Coherent Anti-Stokes Raman Scattering (CARS) Microscopy

12 May 2006, 12:00

15m

Palais du Pharo, Marseille

oral S9_S10 Molecular Imaging Molecular Imaging

Speaker

Mrs NADIA DJAKER (INSTITUT FRESNEL)

Description

Key words: Four-wave mixing, Coherent anti-Stokes Raman scattering (CARS) Microscopy, chemical imaging Coherent anti-Stokes Raman scattering microscopy (CARS) is a new approach for chemical imaging of molecular systems, with high sensitivity, high spatial resolution, and three dimensional sectioning capability, without using fluorophores that are prone to photobleaching. This technique permits to map selectively molecular species, by using vibrational properties of their chemical bounds.

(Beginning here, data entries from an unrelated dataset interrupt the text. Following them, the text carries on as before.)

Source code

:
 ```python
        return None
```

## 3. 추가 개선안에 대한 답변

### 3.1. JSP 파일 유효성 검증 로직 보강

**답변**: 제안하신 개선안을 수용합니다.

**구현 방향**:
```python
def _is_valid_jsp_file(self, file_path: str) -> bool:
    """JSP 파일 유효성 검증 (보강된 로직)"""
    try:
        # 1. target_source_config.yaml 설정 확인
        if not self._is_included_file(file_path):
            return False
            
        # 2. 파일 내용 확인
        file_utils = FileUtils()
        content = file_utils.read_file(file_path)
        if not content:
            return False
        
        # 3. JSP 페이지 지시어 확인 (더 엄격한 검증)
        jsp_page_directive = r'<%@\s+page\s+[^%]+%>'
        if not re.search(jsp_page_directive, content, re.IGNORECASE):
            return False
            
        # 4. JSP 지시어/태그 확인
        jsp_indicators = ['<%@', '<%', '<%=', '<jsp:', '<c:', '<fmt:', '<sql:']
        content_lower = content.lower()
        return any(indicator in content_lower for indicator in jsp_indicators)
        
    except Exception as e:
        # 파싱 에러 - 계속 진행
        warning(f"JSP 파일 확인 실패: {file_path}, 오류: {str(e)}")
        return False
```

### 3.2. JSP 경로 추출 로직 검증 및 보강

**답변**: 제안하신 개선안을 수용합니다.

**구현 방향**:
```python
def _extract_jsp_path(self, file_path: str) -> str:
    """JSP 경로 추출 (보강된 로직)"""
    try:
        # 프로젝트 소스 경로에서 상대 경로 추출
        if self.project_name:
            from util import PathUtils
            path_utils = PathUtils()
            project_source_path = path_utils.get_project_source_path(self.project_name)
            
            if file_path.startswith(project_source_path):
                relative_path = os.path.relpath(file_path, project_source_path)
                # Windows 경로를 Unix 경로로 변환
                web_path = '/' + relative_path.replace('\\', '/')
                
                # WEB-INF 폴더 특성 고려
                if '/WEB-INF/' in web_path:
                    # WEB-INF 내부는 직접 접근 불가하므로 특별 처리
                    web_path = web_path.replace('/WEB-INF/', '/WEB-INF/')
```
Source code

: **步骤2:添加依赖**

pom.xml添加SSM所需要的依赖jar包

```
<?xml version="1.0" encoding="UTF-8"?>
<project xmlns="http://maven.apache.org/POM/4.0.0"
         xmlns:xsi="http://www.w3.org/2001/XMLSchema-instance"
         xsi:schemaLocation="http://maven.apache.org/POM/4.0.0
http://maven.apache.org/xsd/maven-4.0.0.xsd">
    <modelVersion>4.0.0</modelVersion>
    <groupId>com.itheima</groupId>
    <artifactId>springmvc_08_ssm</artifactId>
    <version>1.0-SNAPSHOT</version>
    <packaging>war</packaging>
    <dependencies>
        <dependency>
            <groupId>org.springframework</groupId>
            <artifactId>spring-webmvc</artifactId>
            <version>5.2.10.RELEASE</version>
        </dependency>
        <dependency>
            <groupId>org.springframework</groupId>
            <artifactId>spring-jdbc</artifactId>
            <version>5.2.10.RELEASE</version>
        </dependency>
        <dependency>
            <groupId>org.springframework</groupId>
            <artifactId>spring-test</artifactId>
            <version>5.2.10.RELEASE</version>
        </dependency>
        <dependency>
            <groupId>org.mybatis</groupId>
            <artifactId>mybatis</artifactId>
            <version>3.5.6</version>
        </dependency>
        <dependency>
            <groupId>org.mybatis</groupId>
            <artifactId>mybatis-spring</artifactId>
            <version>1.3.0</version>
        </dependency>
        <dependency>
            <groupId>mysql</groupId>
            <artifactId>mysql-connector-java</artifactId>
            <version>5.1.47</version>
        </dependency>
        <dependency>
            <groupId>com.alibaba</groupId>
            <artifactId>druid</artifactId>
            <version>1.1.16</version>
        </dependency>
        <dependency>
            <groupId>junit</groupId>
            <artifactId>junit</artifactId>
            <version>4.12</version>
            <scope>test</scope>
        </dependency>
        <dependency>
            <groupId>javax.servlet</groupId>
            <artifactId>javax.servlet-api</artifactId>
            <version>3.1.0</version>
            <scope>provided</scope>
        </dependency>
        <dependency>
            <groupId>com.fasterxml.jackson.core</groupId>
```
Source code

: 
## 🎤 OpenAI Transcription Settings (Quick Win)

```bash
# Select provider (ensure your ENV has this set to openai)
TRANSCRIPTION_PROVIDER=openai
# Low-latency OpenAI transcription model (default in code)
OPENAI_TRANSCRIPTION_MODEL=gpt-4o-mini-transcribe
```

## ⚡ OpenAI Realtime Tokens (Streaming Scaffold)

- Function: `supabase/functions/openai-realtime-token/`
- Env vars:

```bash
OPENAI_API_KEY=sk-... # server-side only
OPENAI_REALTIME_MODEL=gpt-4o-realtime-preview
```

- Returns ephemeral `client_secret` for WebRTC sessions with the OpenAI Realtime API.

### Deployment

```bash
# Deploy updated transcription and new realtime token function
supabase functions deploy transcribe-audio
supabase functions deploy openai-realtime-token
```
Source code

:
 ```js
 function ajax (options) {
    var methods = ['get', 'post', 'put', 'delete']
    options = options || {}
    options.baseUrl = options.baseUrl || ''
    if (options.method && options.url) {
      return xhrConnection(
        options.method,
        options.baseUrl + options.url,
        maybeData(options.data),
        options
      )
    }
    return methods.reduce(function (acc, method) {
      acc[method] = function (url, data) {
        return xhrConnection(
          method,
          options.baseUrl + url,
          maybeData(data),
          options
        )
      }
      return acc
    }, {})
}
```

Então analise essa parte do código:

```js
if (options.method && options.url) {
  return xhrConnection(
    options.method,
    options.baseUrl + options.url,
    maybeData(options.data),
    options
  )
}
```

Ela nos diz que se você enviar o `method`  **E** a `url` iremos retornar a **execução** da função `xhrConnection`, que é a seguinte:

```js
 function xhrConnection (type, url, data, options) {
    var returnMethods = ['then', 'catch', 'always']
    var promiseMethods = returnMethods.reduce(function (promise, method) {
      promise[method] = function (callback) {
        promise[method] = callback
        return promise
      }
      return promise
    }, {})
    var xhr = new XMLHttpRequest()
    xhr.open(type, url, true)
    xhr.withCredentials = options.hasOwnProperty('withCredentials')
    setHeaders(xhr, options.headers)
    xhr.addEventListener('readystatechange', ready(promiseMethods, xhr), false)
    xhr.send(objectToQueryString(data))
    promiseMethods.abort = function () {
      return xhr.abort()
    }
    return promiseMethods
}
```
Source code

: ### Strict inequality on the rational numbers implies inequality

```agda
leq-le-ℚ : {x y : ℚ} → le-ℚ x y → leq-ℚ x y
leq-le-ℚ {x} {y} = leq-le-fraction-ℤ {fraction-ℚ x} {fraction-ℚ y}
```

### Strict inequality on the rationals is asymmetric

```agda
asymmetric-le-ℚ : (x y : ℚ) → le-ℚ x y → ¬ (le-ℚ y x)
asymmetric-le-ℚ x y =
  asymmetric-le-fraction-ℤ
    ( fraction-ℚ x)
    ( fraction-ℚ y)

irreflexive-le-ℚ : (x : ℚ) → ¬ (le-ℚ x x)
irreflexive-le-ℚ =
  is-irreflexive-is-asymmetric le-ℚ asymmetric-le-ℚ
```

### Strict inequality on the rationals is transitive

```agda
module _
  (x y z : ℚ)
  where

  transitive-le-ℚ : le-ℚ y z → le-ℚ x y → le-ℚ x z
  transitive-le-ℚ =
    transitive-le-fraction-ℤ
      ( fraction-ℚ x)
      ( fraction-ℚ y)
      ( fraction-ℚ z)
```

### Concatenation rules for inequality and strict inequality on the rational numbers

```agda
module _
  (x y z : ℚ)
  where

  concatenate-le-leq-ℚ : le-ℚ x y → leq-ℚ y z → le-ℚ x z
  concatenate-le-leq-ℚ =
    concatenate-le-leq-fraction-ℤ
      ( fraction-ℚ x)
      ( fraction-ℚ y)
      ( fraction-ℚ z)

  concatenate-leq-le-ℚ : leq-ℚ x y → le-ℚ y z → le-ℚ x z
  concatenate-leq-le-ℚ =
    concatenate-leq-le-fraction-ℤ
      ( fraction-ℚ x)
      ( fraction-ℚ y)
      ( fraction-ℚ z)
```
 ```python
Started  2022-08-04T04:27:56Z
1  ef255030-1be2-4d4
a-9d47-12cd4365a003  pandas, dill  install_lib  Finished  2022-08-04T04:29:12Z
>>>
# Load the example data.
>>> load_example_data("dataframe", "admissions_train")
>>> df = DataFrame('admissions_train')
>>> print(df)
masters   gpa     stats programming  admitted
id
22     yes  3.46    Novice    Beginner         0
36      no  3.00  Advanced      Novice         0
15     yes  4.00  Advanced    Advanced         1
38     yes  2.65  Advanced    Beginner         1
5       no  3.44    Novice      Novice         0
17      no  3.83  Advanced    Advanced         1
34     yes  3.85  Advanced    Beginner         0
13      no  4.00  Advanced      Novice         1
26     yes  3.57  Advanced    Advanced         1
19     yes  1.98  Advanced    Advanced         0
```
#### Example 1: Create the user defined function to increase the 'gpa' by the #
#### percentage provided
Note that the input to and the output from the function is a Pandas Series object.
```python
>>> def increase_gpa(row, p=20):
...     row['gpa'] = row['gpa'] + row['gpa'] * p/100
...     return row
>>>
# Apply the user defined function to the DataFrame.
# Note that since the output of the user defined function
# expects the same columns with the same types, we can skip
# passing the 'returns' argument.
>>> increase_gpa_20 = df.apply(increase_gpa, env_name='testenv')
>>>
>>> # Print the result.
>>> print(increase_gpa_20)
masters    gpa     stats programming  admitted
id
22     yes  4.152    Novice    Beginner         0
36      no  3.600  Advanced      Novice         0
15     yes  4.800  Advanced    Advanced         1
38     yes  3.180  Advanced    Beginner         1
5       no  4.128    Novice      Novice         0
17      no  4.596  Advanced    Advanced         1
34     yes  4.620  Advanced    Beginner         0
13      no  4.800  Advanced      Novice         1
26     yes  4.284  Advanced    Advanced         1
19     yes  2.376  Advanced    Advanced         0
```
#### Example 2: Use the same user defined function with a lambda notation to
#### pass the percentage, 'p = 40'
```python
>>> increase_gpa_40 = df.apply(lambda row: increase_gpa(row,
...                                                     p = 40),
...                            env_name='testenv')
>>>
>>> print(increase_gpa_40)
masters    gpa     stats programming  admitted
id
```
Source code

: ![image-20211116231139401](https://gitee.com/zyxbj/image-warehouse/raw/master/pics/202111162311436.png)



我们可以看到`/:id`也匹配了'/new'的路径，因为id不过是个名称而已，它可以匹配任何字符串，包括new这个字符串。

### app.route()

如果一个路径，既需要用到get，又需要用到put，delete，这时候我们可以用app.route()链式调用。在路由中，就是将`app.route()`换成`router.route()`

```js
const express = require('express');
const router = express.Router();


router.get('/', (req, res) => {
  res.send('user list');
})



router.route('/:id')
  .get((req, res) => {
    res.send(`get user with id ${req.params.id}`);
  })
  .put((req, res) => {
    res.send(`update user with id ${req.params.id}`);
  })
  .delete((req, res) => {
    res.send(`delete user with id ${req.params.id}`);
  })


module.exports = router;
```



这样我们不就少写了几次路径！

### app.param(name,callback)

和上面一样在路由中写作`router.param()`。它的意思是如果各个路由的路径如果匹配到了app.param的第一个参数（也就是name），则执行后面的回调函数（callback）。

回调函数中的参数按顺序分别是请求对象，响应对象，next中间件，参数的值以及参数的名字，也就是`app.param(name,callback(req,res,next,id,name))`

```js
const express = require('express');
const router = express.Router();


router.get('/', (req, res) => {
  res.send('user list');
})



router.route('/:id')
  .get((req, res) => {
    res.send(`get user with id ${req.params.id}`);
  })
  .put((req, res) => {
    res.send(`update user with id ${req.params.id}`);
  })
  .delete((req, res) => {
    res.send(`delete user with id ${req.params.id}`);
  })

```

CARS is described by a four wave-mixing process, where the signal intensity depends nonlinearly on the incident intensities, and generated in a direction determined by the phase-matching condition. The CARS signal can be detected in both forward and backward directions [1]. The two signals provide complementary information about a sample: forward-detected CARS (F-CARS) microscopy is suitable for imaging objects of a size comparable to or larger than the excitation wavelength. Epi-detected CARS (E- CARS) microscopy provides a sensitive means of imaging objects having an axial length much smaller than the excitation wavelength because it avoids the large backgrounds from the solvent [2, 3, 4]. In this presentation, theoretical and experimental aspects of CARS microscopy in collinear excitation beam geometry are shown. Particular attention is given to the underlying physical principles behind the new features of CARS signal generation under tight focusing conditions. A brief overview of the instrumentation of CARS microscopy and its experimental characterization is provided by means of imaging of model systems and live unstained cells. References [1] A. Volkmer, J-X. Cheng, X.S. Xie, phys. Rev. Lett. 87, 23901 (2001). [2] J-X. Cheng, X.S. Xie, J. Phys. Chem B 108, 827 (2004). [3] J-X. Cheng, A. Volkmer, X.S. Xie, J. Opt. Soc Am. B 19, 1363 (2002). [4] N. Djaker, PF. Lenne, H. Rigneault, Proc. SPIE. 5463, 133 (2004).